S2 Elementary Properties

Because the standard normal random variable Z (with distribution N(0,1)) occupies a position of central importance in probability and statistics, some basic facts which are available from studying the density and the CDF of N(0,1) should be directly familiar to students, in an intuitive and hands-on manner, without having to refer to tables. Some of these facts are listed below

1. The Standard Normal Density is peaked around 0 and declines as z moves away from 0. The decline is rapid as exp)-z^2/2) goes to zero very fast. This means that observations are likely to be in a neighborhood of 0, and larger values are less likely than smaller ones, and also very large values (both negative and positive) are highly unlikely.

2. The density is symmetric around 0, since only z^2 enters the density. So the density is the same for z and -z.

3. NORMSDIST(0)=0.5000 = 1/2. This is because Z is symmetric around 0, so the set of negative values has the same probability as the set of positive values.

4. In connection with point 3 above, note that P(Z=0)=0. Like all continuous random variables, the probability of any particular outcome is 0. This seems a bit strange, that all outcomes have zero probability, but one of them must happen. This is because the probabilities are actually f(z)dz -- infinitesmal probabilities -- all of them are VERY close to zero, but not exactly 0. See the Paradox of Zero Probability for more explanation.

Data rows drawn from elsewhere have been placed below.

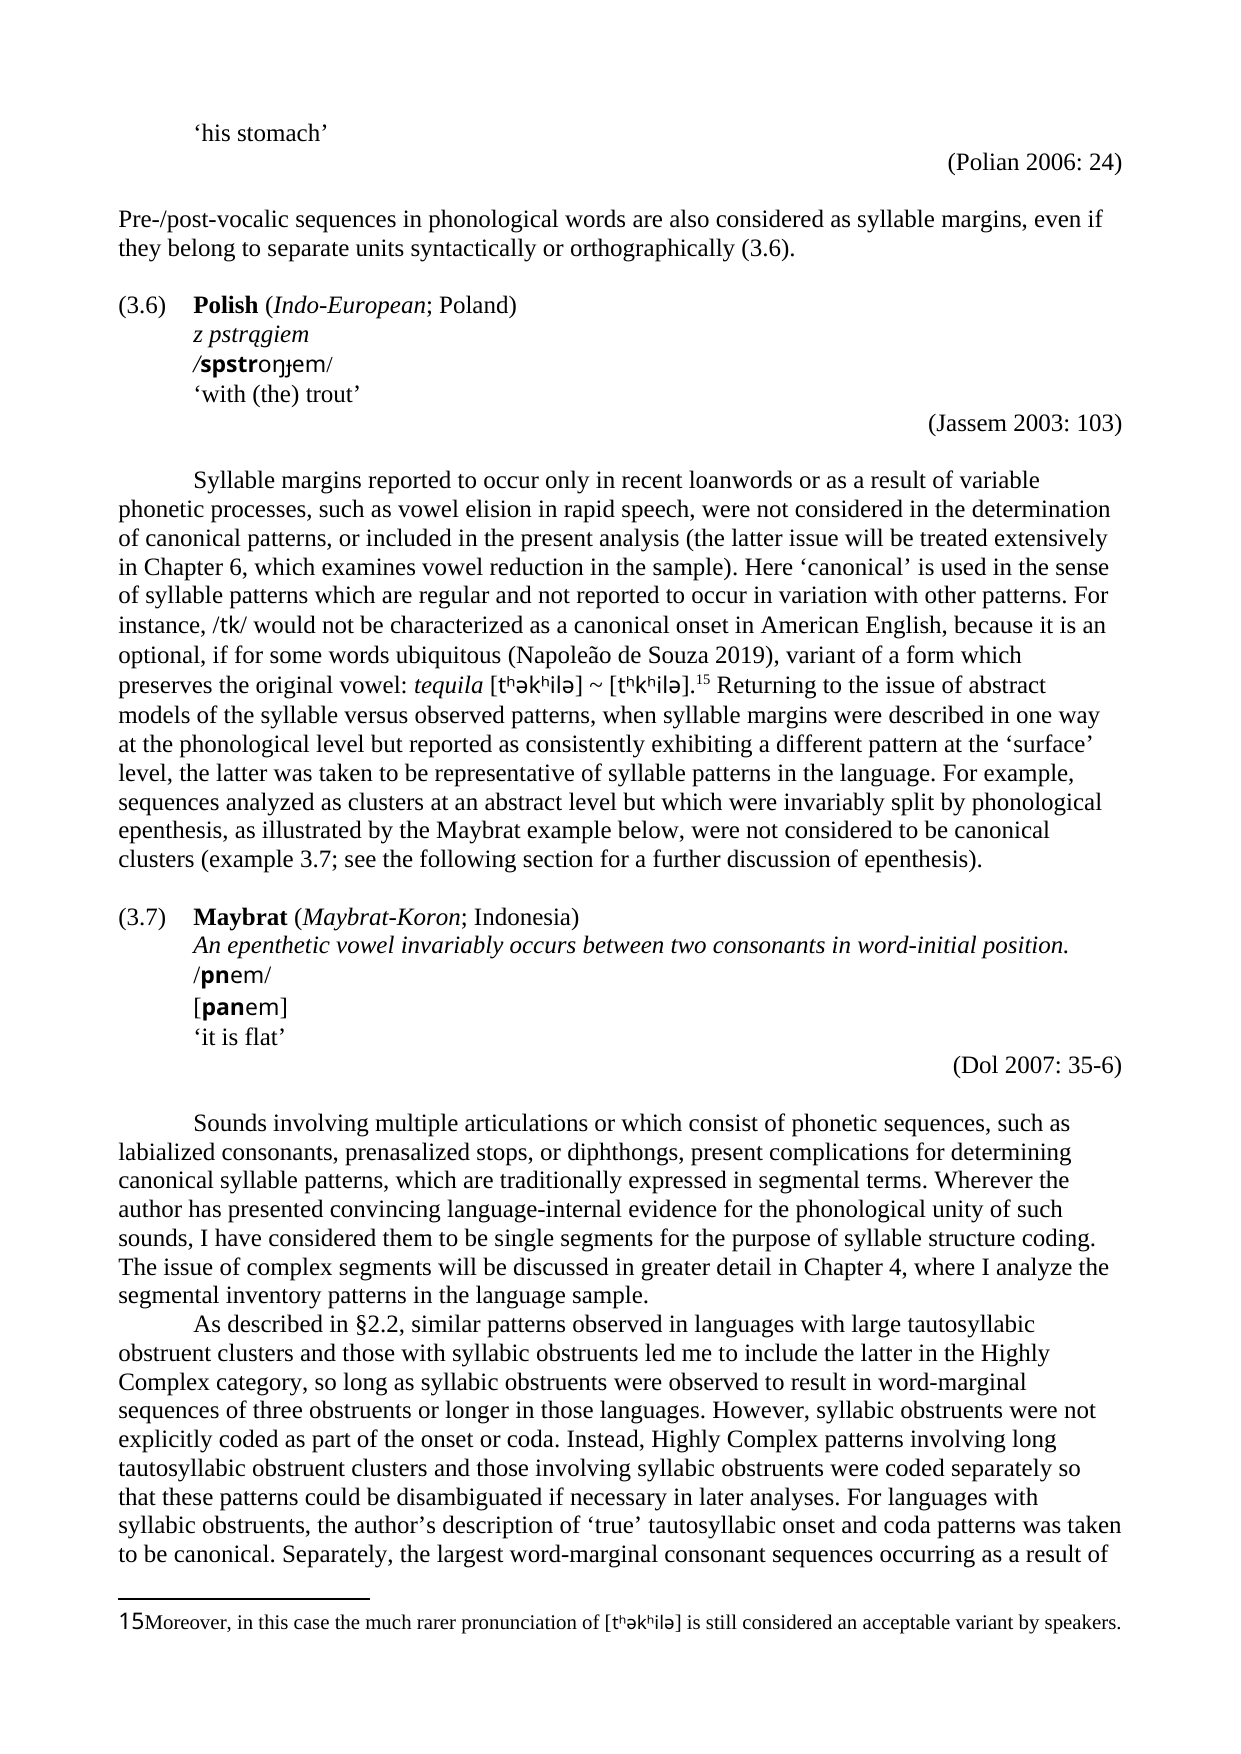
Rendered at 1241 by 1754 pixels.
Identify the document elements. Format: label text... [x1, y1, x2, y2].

text (3.7) Maybrat (Maybrat-Koron; Indonesia) [118, 902, 1122, 931]
text ‘his stomach’ [193, 118, 1122, 147]
text (Polian 2006: 24) [118, 147, 1122, 176]
text /pnem/ [193, 959, 1122, 991]
text (3.6) Polish (Indo-European; Poland) [118, 291, 1122, 319]
text Pre-/post-vocalic sequences in phonological words are also considered as syllable margins, even if they belong to separate units syntactically or orthographically (3.6). [118, 204, 1122, 262]
text /spstroŋɟem/ [193, 348, 1122, 379]
text (Jassem 2003: 103) [118, 408, 1122, 437]
text Syllable margins reported to occur only in recent loanwords or as a result of variable phonetic processes, such as vowel elision in rapid speech, were not considered in the determination of canonical patterns, or included in the present analysis (the latter issue will be treated extensively in Chapter 6, which examines vowel reduction in the sample). Here ‘canonical’ is used in the sense of syllable patterns which are regular and not reported to occur in variation with other patterns. For instance, /tk/ would not be characterized as a canonical onset in American English, because it is an optional, if for some words ubiquitous (Napoleão de Souza 2019), variant of a form which preserves the original vowel: tequila [tʰəkʰilə] ~ [tʰkʰilə]. Returning to the issue of abstract models of the syllable versus observed patterns, when syllable margins were described in one way at the phonological level but reported as consistently exhibiting a different pattern at the ‘surface’ level, the latter was taken to be representative of syllable patterns in the language. For example, sequences analyzed as clusters at an abstract level but which were invariably split by phonological epenthesis, as illustrated by the Maybrat example below, were not considered to be canonical clusters (example 3.7; see the following section for a further discussion of epenthesis). [118, 466, 1122, 873]
text As described in §2.2, similar patterns observed in languages with large tautosyllabic obstruent clusters and those with syllabic obstruents led me to include the latter in the Highly Complex category, so long as syllabic obstruents were observed to result in word-marginal sequences of three obstruents or longer in those languages. However, syllabic obstruents were not explicitly coded as part of the onset or coda. Instead, Highly Complex patterns involving long tautosyllabic obstruent clusters and those involving syllabic obstruents were coded separately so that these patterns could be disambiguated if necessary in later analyses. For languages with syllabic obstruents, the author’s description of ‘true’ tautosyllabic onset and coda patterns was taken to be canonical. Separately, the largest word-marginal consonant sequences occurring as a result of [118, 1309, 1122, 1568]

5. P(-0.6745<Z<+0.6745) = NORMDIST(0.6745) - NORMDIST(-0.6745) = 0.75 - 0.25 = 50%. This means that the range of values from -0.6745 to +0.6745 contains Z with 50% probability. This means that the first quartile of the standard normal density is -0.6745, the second quartile is 0, and the third quartile is +0.6745. It follows that 1.35 is the INTERQUARTILE RANGE of the standard normal distribution.

6. P(-1<Z<+1)=NORMSDIST(1)-NORMSDIST(-1).= 0.841345 - 0.158655 = 0.682689 = 68.2% This means that the chances of Z being within 1 unit of 0 are about 2/3.

7. Note that symmetry implies that F(-1) = P(X<-1) = P(X>+1) = 1 - P(X<-1)= 1 - F(1). This can easily be verified, not just for 1, but for any z and -z.

8. P(-1.65 < Z < +1.65) = NORMSDIST(1.65)-NORMSDIST(-1.65) = 0.9505 - 0.0495 = 90.1%. This means that with 90% probability, values of Z will lie between plus or minus 1.65. Only 10% of the values will lie outside this range.

9. P(-2<Z<+2)= NORMSDIST(2) - NORMSDIST(-2) = -.97725 - 0.02275 = 0.9545 = 95%. This means that 95% of the outcomes of Z lies between -2 and +2, and only 5%, or 1 in 20, fall outside this range.

10. P(-3<Z<+3) = NORMSDIST(3) - NORMSDIST(-3) = 0.99865 - 0.00135 = 99.7%. This means that in 1000 trials, only about 3 outcomes will fall outside the range -3,+3.

11. P(-5<Z<+5) = 0.9999994. Chances of Z being smaller than -5 or larger than +5 are less than 1 in a million. In 10,000 or 100,000 trials, you are unlikely to see such a large value of Z. This means that the Normal density does not generate outliers. All values are within 5 units of zero with very high probability.